(Dataset entries)

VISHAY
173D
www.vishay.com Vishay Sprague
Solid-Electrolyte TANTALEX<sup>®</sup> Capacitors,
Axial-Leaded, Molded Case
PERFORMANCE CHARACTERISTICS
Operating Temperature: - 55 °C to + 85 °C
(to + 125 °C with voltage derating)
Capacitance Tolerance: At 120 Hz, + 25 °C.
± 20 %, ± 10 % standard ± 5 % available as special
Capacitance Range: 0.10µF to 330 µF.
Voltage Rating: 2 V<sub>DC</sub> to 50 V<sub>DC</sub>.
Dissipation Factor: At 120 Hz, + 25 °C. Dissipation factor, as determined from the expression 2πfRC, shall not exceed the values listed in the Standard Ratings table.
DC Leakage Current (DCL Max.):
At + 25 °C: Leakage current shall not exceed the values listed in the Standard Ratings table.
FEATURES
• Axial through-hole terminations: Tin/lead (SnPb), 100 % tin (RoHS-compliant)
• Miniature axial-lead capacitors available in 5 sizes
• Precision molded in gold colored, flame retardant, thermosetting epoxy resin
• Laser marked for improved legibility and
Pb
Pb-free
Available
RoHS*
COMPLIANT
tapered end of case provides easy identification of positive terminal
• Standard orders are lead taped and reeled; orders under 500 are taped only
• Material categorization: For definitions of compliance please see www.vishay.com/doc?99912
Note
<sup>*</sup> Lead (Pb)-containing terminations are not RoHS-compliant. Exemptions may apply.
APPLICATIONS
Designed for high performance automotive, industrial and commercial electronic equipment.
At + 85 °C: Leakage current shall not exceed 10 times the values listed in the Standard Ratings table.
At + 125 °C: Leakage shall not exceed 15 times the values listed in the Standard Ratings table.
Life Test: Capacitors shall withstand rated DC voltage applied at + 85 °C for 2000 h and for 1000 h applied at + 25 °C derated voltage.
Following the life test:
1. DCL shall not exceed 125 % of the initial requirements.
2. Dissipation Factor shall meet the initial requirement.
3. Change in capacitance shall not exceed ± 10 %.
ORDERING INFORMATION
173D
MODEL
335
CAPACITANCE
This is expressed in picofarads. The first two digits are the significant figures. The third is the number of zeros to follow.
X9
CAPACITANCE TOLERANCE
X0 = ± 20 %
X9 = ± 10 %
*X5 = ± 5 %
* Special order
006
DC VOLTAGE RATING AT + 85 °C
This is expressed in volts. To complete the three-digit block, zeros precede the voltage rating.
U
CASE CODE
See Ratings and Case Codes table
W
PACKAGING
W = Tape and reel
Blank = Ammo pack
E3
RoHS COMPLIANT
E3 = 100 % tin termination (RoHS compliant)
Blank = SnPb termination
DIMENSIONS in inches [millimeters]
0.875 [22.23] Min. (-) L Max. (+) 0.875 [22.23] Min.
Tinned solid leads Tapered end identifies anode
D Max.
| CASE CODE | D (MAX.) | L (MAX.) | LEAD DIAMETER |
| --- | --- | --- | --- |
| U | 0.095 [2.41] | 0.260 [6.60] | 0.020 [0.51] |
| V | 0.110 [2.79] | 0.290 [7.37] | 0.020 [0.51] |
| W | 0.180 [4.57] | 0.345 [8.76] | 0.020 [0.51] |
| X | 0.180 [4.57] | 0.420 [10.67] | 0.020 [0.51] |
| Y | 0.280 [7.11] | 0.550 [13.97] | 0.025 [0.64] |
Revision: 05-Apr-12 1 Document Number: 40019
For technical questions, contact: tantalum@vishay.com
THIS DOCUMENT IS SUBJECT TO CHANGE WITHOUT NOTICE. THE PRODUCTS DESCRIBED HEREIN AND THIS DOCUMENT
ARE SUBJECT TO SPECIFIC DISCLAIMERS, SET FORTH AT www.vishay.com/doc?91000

- _How to complete this task_:
Given the records above, reproduce precisely and only the lines between the line holding "tapered end of" and the line holding "At + 85 °C: Leakage", inclusive.

- _Your response_:
tapered end of case provides easy identification of positive terminal
• Standard orders are lead taped and reeled; orders under 500 are taped only
• Material categorization: For definitions of compliance please see www.vishay.com/doc?99912
Note
<sup>*</sup> Lead (Pb)-containing terminations are not RoHS-compliant. Exemptions may apply.
APPLICATIONS
Designed for high performance automotive, industrial and commercial electronic equipment.
At + 85 °C: Leakage current shall not exceed 10 times the values listed in the Standard Ratings table.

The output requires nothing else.